---- Data listing

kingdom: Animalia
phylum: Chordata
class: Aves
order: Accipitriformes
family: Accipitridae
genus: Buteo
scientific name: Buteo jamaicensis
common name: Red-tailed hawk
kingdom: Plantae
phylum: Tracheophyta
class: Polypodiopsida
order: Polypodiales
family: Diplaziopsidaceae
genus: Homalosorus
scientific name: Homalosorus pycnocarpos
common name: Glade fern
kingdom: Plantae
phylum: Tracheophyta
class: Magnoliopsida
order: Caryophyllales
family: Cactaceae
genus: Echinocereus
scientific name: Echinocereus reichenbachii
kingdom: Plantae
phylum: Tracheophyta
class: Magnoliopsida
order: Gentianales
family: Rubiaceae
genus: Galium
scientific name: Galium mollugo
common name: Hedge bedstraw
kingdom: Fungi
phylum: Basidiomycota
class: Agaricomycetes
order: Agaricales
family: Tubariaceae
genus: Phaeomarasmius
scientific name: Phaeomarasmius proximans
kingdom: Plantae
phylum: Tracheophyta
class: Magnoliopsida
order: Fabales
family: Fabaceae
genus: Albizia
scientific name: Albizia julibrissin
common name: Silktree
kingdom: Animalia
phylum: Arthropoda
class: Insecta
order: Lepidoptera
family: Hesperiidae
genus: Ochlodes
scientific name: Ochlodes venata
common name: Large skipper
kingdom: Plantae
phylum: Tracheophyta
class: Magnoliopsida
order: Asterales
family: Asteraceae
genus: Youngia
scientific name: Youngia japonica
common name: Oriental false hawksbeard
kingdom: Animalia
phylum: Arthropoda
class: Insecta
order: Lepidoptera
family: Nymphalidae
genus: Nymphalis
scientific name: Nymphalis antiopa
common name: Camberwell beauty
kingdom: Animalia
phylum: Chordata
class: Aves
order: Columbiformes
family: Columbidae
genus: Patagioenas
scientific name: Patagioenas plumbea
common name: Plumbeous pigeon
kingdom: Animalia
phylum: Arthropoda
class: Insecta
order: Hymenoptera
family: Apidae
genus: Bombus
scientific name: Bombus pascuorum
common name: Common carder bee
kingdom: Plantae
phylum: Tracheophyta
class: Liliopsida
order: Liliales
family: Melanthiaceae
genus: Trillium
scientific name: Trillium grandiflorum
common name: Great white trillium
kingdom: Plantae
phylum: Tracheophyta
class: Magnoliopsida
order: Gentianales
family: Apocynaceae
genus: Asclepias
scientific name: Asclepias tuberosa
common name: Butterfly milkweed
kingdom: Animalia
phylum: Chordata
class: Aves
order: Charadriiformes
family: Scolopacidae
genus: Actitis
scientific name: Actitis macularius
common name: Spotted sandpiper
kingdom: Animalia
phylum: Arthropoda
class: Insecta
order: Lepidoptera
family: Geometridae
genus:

--------

Task
Swap "common name" for "vernacular name" throughout all the items, and write the lines out again with everything else left as it is.

Exercise response
kingdom: Animalia
phylum: Chordata
class: Aves
order: Accipitriformes
family: Accipitridae
genus: Buteo
scientific name: Buteo jamaicensis
vernacular name: Red-tailed hawk
kingdom: Plantae
phylum: Tracheophyta
class: Polypodiopsida
order: Polypodiales
family: Diplaziopsidaceae
genus: Homalosorus
scientific name: Homalosorus pycnocarpos
vernacular name: Glade fern
kingdom: Plantae
phylum: Tracheophyta
class: Magnoliopsida
order: Caryophyllales
family: Cactaceae
genus: Echinocereus
scientific name: Echinocereus reichenbachii
kingdom: Plantae
phylum: Tracheophyta
class: Magnoliopsida
order: Gentianales
family: Rubiaceae
genus: Galium
scientific name: Galium mollugo
vernacular name: Hedge bedstraw
kingdom: Fungi
phylum: Basidiomycota
class: Agaricomycetes
order: Agaricales
family: Tubariaceae
genus: Phaeomarasmius
scientific name: Phaeomarasmius proximans
kingdom: Plantae
phylum: Tracheophyta
class: Magnoliopsida
order: Fabales
family: Fabaceae
genus: Albizia
scientific name: Albizia julibrissin
vernacular name: Silktree
kingdom: Animalia
phylum: Arthropoda
class: Insecta
order: Lepidoptera
family: Hesperiidae
genus: Ochlodes
scientific name: Ochlodes venata
vernacular name: Large skipper
kingdom: Plantae
phylum: Tracheophyta
class: Magnoliopsida
order: Asterales
family: Asteraceae
genus: Youngia
scientific name: Youngia japonica
vernacular name: Oriental false hawksbeard
kingdom: Animalia
phylum: Arthropoda
class: Insecta
order: Lepidoptera
family: Nymphalidae
genus: Nymphalis
scientific name: Nymphalis antiopa
vernacular name: Camberwell beauty
kingdom: Animalia
phylum: Chordata
class: Aves
order: Columbiformes
family: Columbidae
genus: Patagioenas
scientific name: Patagioenas plumbea
vernacular name: Plumbeous pigeon
kingdom: Animalia
phylum: Arthropoda
class: Insecta
order: Hymenoptera
family: Apidae
genus: Bombus
scientific name: Bombus pascuorum
vernacular name: Common carder bee
kingdom: Plantae
phylum: Tracheophyta
class: Liliopsida
order: Liliales
family: Melanthiaceae
genus: Trillium
scientific name: Trillium grandiflorum
vernacular name: Great white trillium
kingdom: Plantae
phylum: Tracheophyta
class: Magnoliopsida
order: Gentianales
family: Apocynaceae
genus: Asclepias
scientific name: Asclepias tuberosa
vernacular name: Butterfly milkweed
kingdom: Animalia
phylum: Chordata
class: Aves
order: Charadriiformes
family: Scolopacidae
genus: Actitis
scientific name: Actitis macularius
vernacular name: Spotted sandpiper
kingdom: Animalia
phylum: Arthropoda
class: Insecta
order: Lepidoptera
family: Geometridae
genus:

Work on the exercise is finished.